[Stored data entries]
━━━━━━━━━━
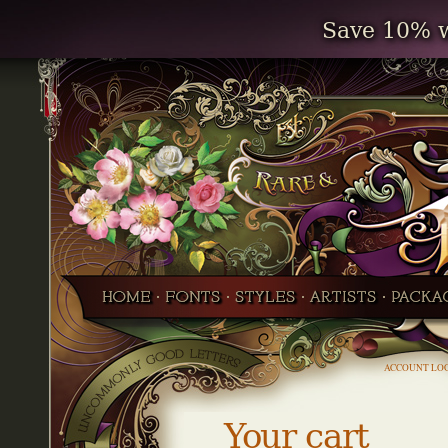
Save 10% w
ACCOUNT LO
Your cart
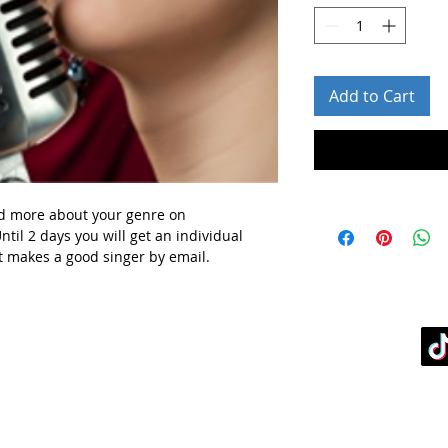
Add to Cart
d more about your genre
on
ntil 2 days you will get
an individual
t makes a good singer by email.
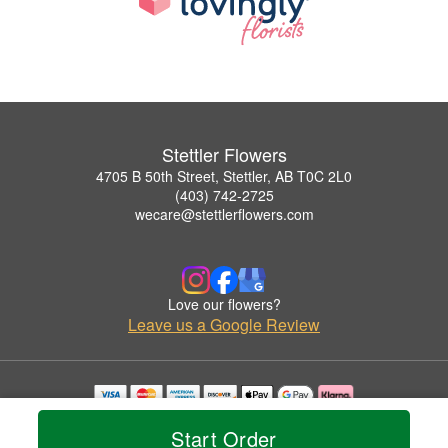
Stettler Flowers
4705 B 50th Street, Stettler, AB T0C 2L0
(403) 742-2725
wecare@stettlerflowers.com
Love our flowers?
Leave us a Google Review
Copyrighted images herein are used with permission by Stettler Flowers.
Start Order
© 2026 All Rights Reserved.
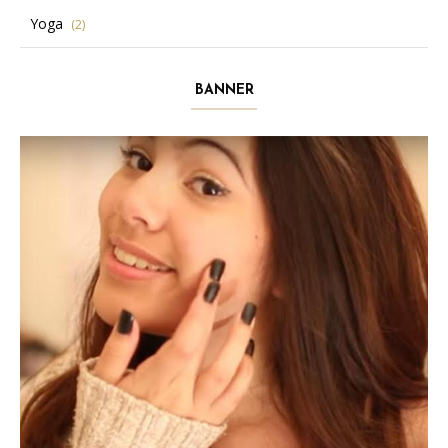
Yoga
(2)
BANNER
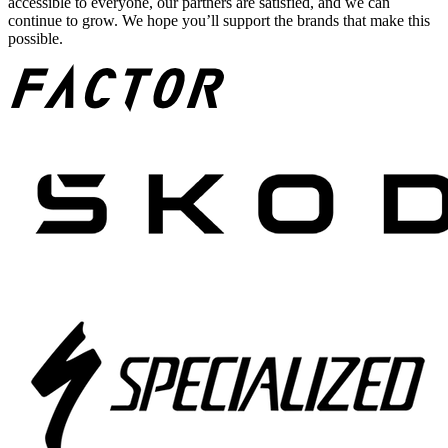
accessible to everyone, our partners are satisfied, and we can
continue to grow. We hope you’ll support the brands that make this
possible.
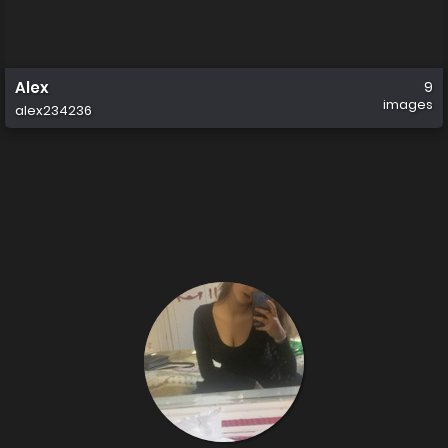
Alex
9
images
alex234236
━━━━━━━━━━
> Problem to solve: Copy the records exactly, minus any pictures.

> Expected answer:
Save 10% w
ACCOUNT LO
Your cart
Add to Cart
d more about your genre
on
ntil 2 days you will get
an individual
t makes a good singer by email.
Stettler Flowers
4705 B 50th Street, Stettler, AB T0C 2L0
(403) 742-2725
wecare@stettlerflowers.com
Love our flowers?
Leave us a Google Review
Copyrighted images herein are used with permission by Stettler Flowers.
Start Order
© 2026 All Rights Reserved.
Yoga
(2)
BANNER
accessible to everyone, our partners are satisfied, and we can
continue to grow. We hope you’ll support the brands that make this
possible.
Alex
9
images
alex234236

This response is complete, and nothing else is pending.